Myra threw open the door, liberating a stream of light that shot across the veranda. ‘Oh, why are you out here, Miss Rolland? Do come back into the drawing-room. The gentlemen have just come in and we are going to play games. We all want you, and Flossie Fernandez has been making such jokes. She said: “Tell her to come and get the ring from Mr. Wade!” Wasn’t it funny Ben getting the ring out of the plum-pudding? It means that he will be married first!’

‘My head aches and I don’t want to come,’ said Katherine with cross decision. ‘I shall stay quietly where I am. And listen, Myra, such jokes are in very bad taste. Let me advise you not to join in them.’

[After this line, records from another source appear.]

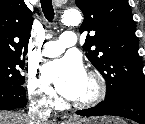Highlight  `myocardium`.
<instances>
[{"instance_id": "1", "label": "myocardium", "mask_w": 145, "mask_h": 124, "mask_svg": "<svg viewBox=\"0 0 145 124\" xmlns=\"http://www.w3.org/2000/svg\"><path fill=\"white\" fill-rule=\"evenodd\" d=\"M90 79L96 83V92L94 96L88 100L75 102L72 101L70 104L77 109H88L101 103L107 94V84L105 78L98 71L92 70L86 74Z\"/></svg>"}]
</instances>
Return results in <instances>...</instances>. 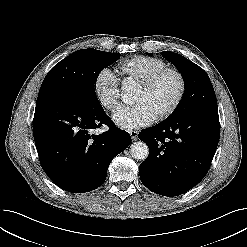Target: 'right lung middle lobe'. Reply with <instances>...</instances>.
Segmentation results:
<instances>
[{
	"label": "right lung middle lobe",
	"mask_w": 247,
	"mask_h": 247,
	"mask_svg": "<svg viewBox=\"0 0 247 247\" xmlns=\"http://www.w3.org/2000/svg\"><path fill=\"white\" fill-rule=\"evenodd\" d=\"M119 56V53H108L95 49L75 51L49 71L38 95L63 91L82 99L92 108H101L94 89L96 78Z\"/></svg>",
	"instance_id": "right-lung-middle-lobe-1"
}]
</instances>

Myra wondered what there could be in the harmless and amusing speech she had reported to shock Miss Rolland. However, her dear friend was English, and must, of course, know best, and she retreated, snubbed and mystified, to join again in the shrieks and laughter — evidence positive of the triumphant success of the Christmas party.

Then it occurred to Katherine that Myra would certainly proclaim her whereabouts, and deplore the headache that kept Miss Rolland from playing games and enjoying herself. Suppose Yusuf Khan should seek her in the veranda? The bare idea made her spring to her feet. Her anger dissolved in fear; already she fancied she could hear him creeping towards her in the semi-darkness. Something creaked close to her chair; she fell into a panic and ran down the steps into the compound that lay misty, and chill, and quiet beneath the pale light of the rising moon. She did not feel the cold, her nervous tension was too acute; every moment she expected to feel a hand upon her shoulder, to hear a hot whisper in her ear, and gathering up her skirts she sped on into the shelter of the trees — then stood and listened, trying to control the trembling of her breath and body, denouncing her own foolishness in not having kept to the house.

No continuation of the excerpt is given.